Microfluidic technology leads researchers to drug that could treat hepatitis C
A specially stained microscope image shows the nuclei (stained purplish-blue) of the cells harboring the virus that causes the liver disease hepatitis C.
The fight against the liver disease hepatitis C has been at something of an impasse for years, with more than 150 million people currently infected, and traditional antiviral treatments causing nasty side effects and often falling short of a cure. Using a novel technique, medical and engineering researchers at Stanford have discovered a vulnerable step in the virus' reproduction process that in lab testing could be effectively targeted with an obsolete antihistamine.
The new research was published in the Aug. 31 online version of Nature Biotechnology.

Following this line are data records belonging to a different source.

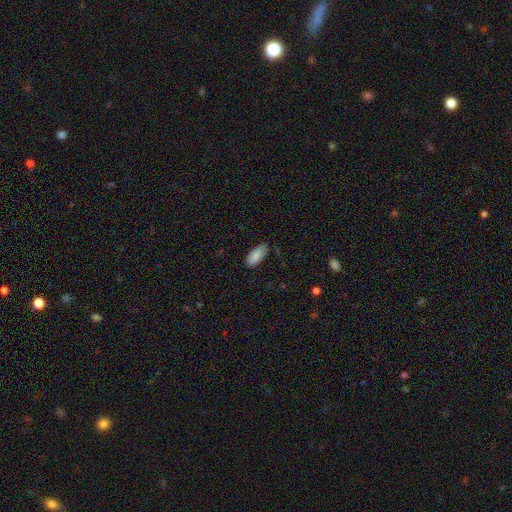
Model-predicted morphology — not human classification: Smooth or featured? smooth (88%)
How rounded? in between (88%)
Merging? none (74%)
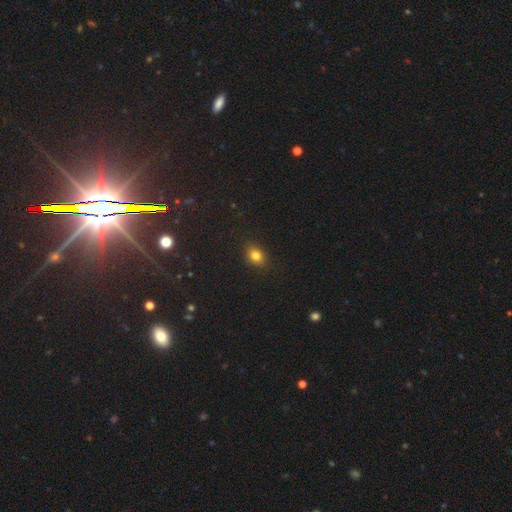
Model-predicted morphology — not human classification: Smooth or featured? smooth (81%)
How rounded? in between (54%)
Merging? none (87%)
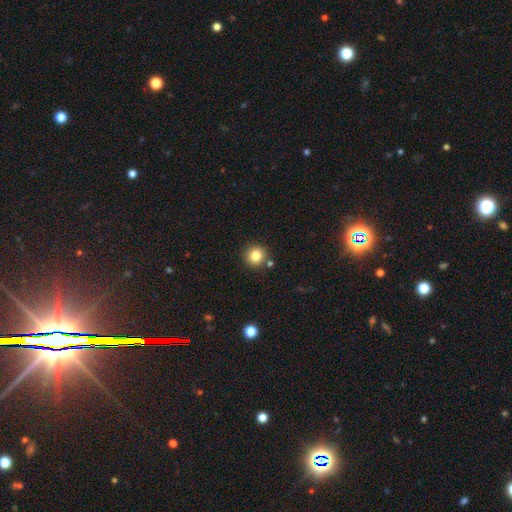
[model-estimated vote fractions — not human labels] Q: Smooth or featured?
A: smooth (82%); runner-up: star or artifact (11%)
Q: How rounded?
A: round (94%); runner-up: in between (5%)
Q: Merging?
A: none (85%); runner-up: minor disturbance (7%)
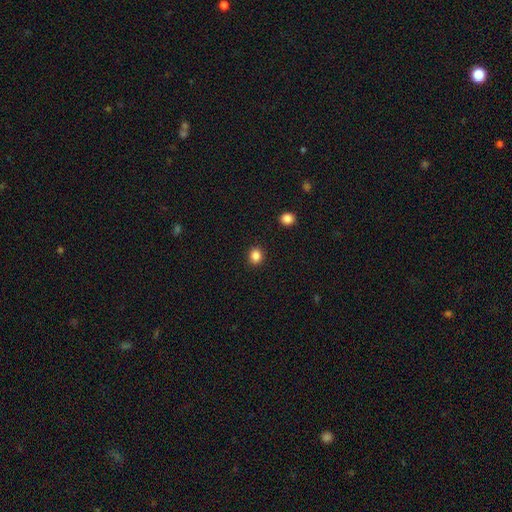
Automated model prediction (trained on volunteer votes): Overall: smooth (86%). How rounded: round (75%). Merging: none (92%).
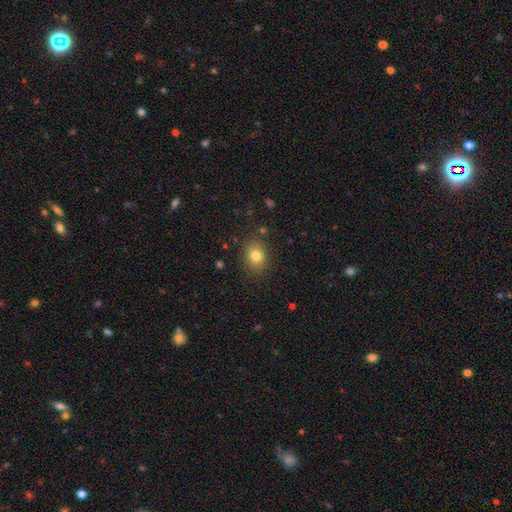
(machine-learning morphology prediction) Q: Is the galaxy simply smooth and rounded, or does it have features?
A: smooth — 80%.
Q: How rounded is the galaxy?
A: round — 50%.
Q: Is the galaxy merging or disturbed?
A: none — 85%.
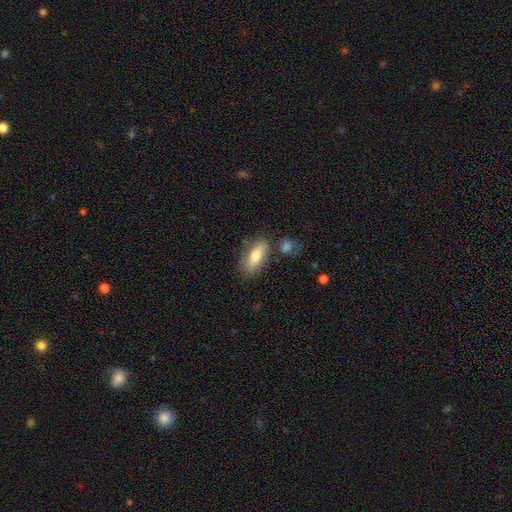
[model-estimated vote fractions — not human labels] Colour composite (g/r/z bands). It shows a smooth galaxy with no disk features (72%) that is in between round and cigar-shaped (72%). Merging: none (73%).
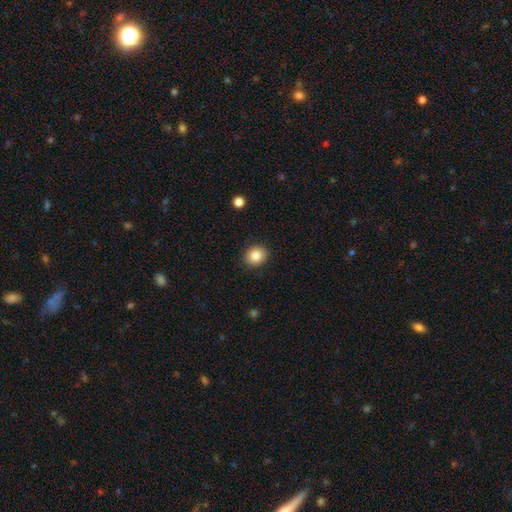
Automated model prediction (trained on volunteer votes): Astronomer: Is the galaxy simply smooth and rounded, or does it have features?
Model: smooth — 84%.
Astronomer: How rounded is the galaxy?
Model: round — 74%.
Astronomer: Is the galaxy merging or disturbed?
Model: none — 90%.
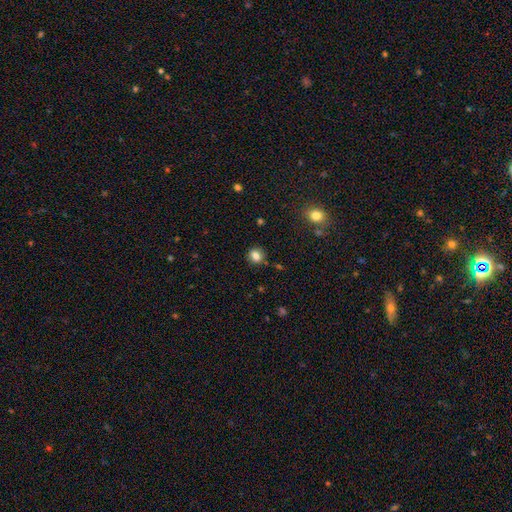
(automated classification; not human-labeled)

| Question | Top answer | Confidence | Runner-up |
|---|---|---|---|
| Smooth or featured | smooth | 80% | star or artifact (12%) |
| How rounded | round | 78% | in between (21%) |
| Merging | none | 84% | minor disturbance (10%) |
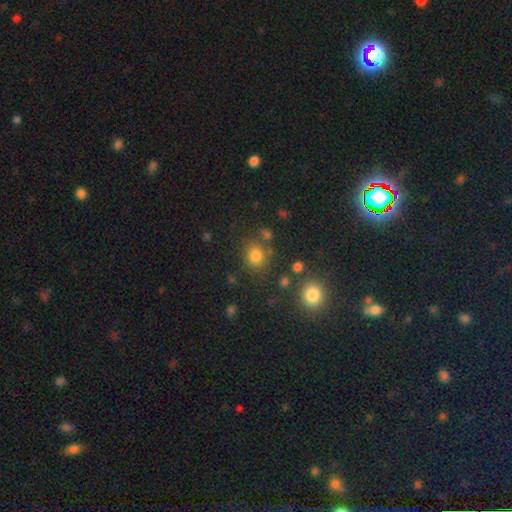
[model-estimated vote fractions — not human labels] Smooth or featured? smooth (77%)
How rounded? round (77%)
Merging? none (74%)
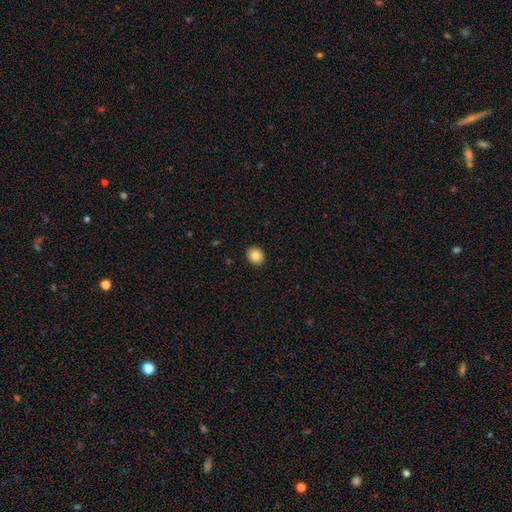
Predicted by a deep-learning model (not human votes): This appears to be a smooth galaxy with no disk features (85%) that is round (68%). Merging: none (91%).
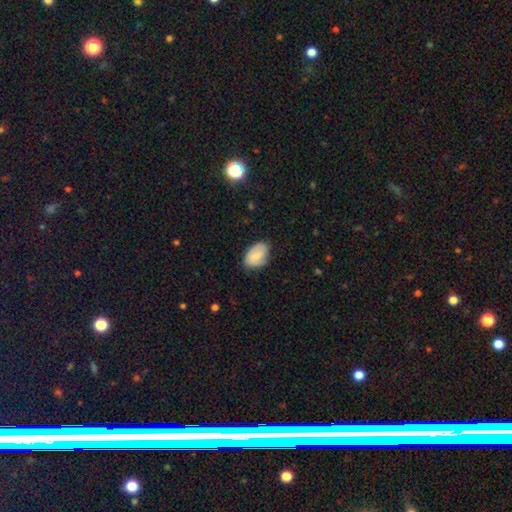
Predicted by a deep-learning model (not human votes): Smooth or featured? Predicted: smooth (p=0.75). How rounded? Predicted: in between (p=0.89). Merging? Predicted: none (p=0.71).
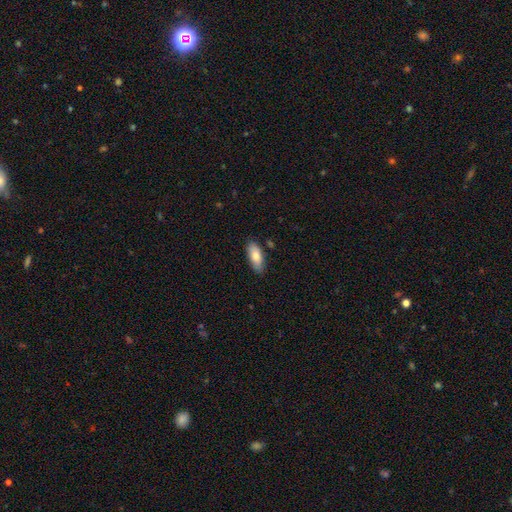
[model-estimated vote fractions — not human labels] This is likely a smooth galaxy (79%). How rounded: clearly in between (81%). Merging: clearly none (84%).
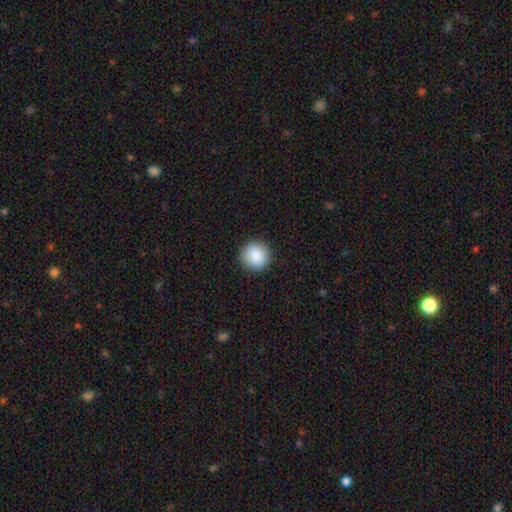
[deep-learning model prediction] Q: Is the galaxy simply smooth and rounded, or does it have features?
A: smooth — 89%.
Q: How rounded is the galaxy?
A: round — 94%.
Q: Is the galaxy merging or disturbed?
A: none — 92%.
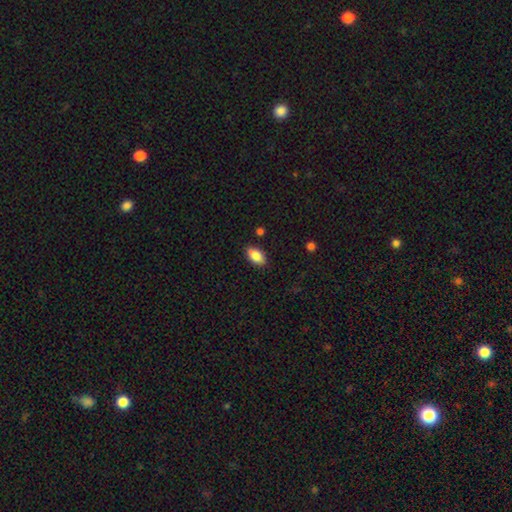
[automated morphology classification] A smooth galaxy with no disk features (82%) that is in between round and cigar-shaped (90%). Merging: none (83%).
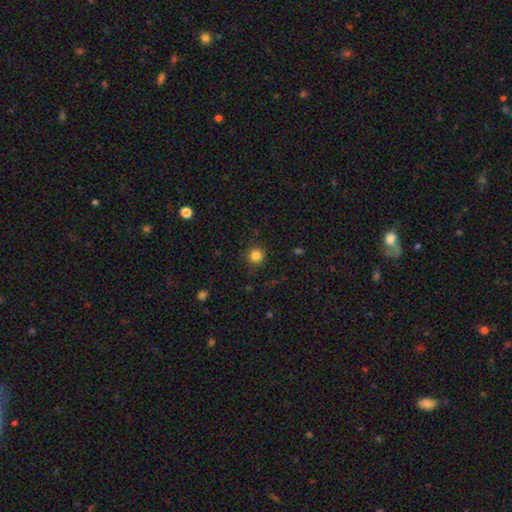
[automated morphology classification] A smooth galaxy with no disk features (84%) that is round (94%). Merging: none (89%).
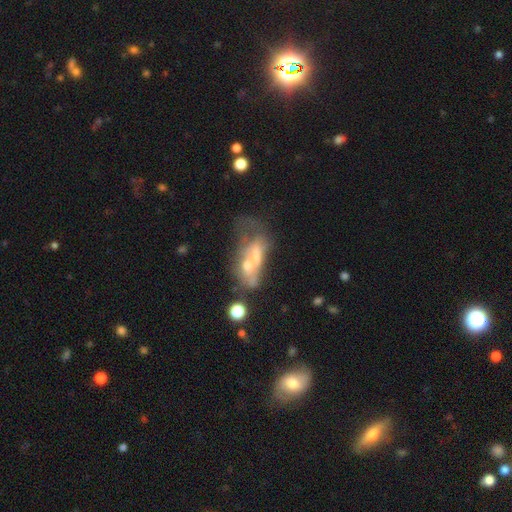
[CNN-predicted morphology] Smooth or featured? Predicted: featured or disk (p=0.47). Merging? Predicted: merger (p=0.55).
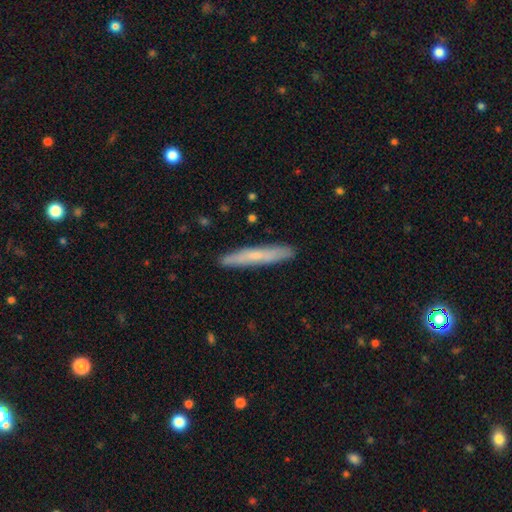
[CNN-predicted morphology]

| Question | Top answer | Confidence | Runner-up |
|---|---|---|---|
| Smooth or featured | smooth | 55% | featured or disk (38%) |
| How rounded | cigar-shaped | 95% | in between (4%) |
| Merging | none | 89% | minor disturbance (8%) |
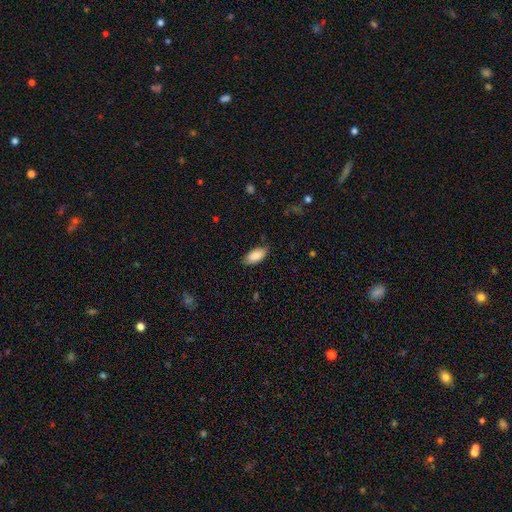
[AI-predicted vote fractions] A smooth galaxy with no disk features (89%) that is in between round and cigar-shaped (90%). Merging: none (84%).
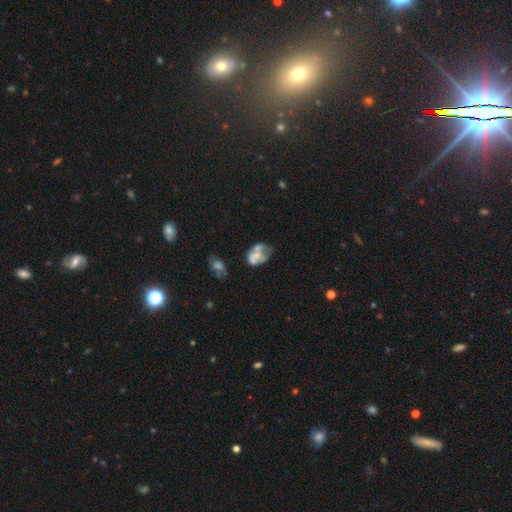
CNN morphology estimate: A featured or disk galaxy (49%).

Vote fractions:
- Smooth or featured? featured or disk: 49% / smooth: 41% / star or artifact: 10%
- Merging? merger: 30% / none: 25% / major disturbance: 23% / minor disturbance: 22%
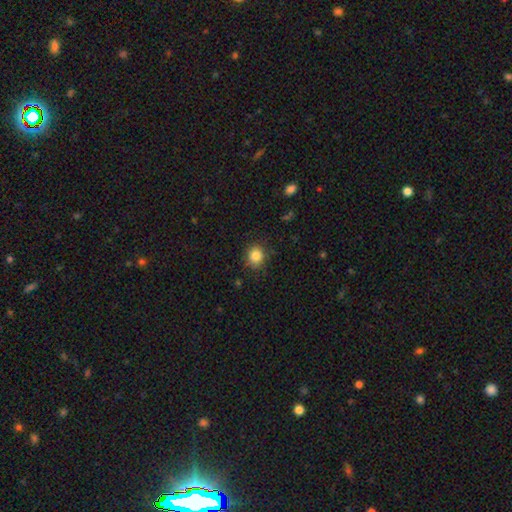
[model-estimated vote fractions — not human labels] A smooth galaxy with no disk features (85%) that is round (77%).

Vote fractions:
- Smooth or featured? smooth: 85% / star or artifact: 11% / featured or disk: 5%
- How rounded? round: 77% / in between: 22% / cigar-shaped: 1%
- Merging? none: 85% / minor disturbance: 11% / major disturbance: 3% / merger: 1%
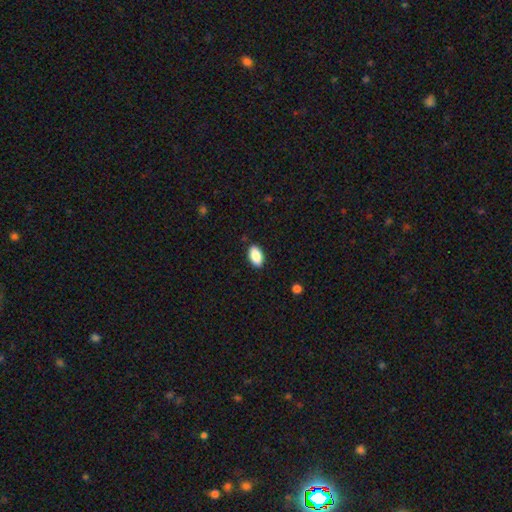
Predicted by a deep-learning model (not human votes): Smooth or featured? Predicted: smooth (p=0.89). How rounded? Predicted: in between (p=0.94). Merging? Predicted: none (p=0.88).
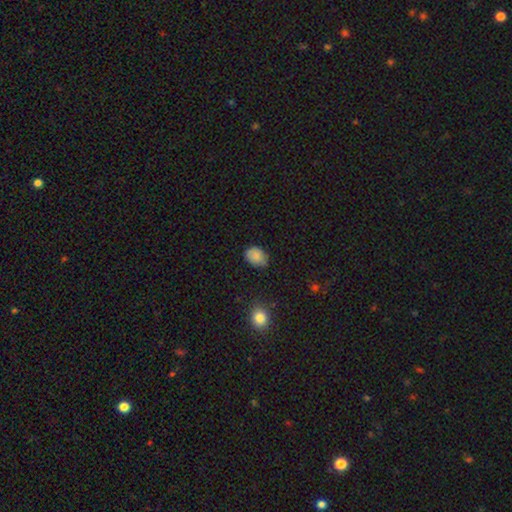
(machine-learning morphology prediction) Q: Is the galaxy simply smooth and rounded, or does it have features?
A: smooth — 86%.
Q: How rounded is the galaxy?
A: in between — 68%.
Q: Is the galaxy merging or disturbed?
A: none — 71%.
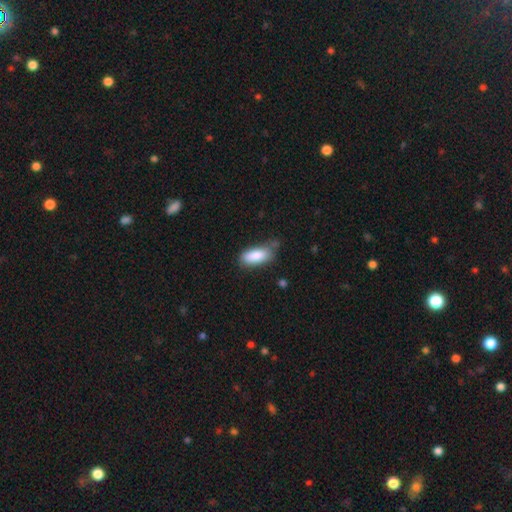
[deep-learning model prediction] Smooth or featured? Predicted: smooth (p=0.86). How rounded? Predicted: in between (p=0.83). Merging? Predicted: none (p=0.60).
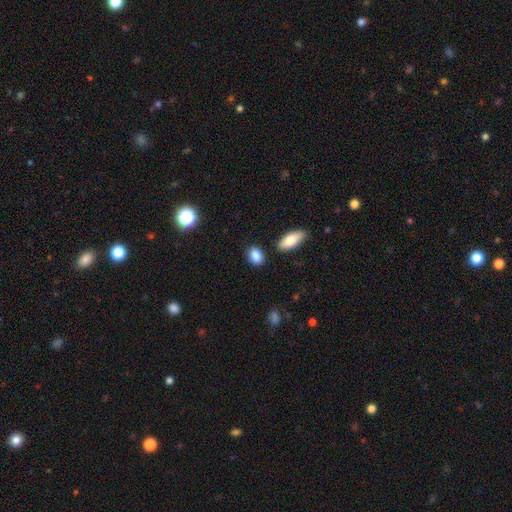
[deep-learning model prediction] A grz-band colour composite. It shows a smooth galaxy with no disk features (87%) that is in between round and cigar-shaped (77%). Merging: none (80%).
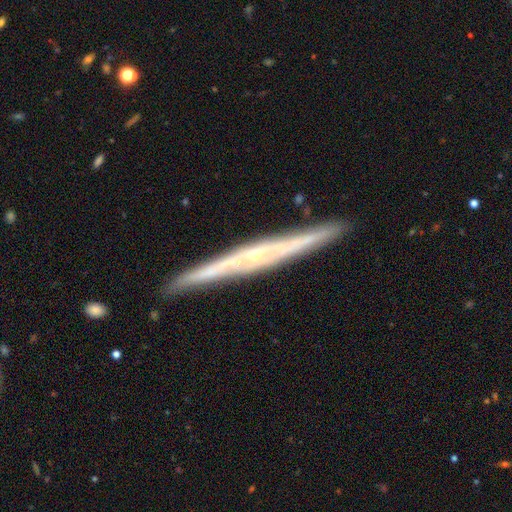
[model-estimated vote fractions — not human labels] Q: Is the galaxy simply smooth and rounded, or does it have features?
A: featured or disk — 81%.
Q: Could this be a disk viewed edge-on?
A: yes — 96%.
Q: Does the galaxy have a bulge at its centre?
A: rounded — 52%.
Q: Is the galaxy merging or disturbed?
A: none — 89%.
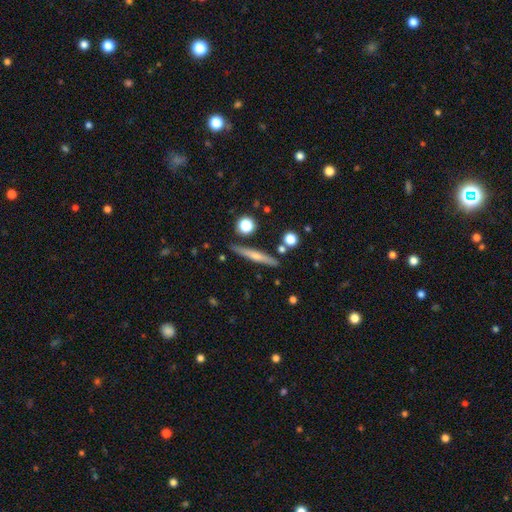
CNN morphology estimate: The model was most divided on "smooth or featured" (2-way tie): smooth: 46%, featured or disk: 46%, star or artifact: 7%. More confident: merging — none (86%).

The advance involves two new discoveries. One is that a protein called NS4B is instrumental in binding some of the genetic material, or RNA, and allowing the hepatitis C virus to replicate. The other is that the former anti-itching drug clemizole hydrochloride could hinder that protein, resulting in a tenfold decrease in virus replication with no apparent harm to infected liver-like cells. Because the drug has already been used by people, it is eligible for human testing.
'We're excited about this and we're actively moving forward toward clinical trials,' said virology expert Jeffrey Glenn, MD, PhD, associate professor of gastroenterology and hepatology. Glenn is one of two senior authors of the paper. The lead authors are postdoctoral scholars Shirit Einav, MD, in medicine, and Doron Gerber, PhD, in bioengineering.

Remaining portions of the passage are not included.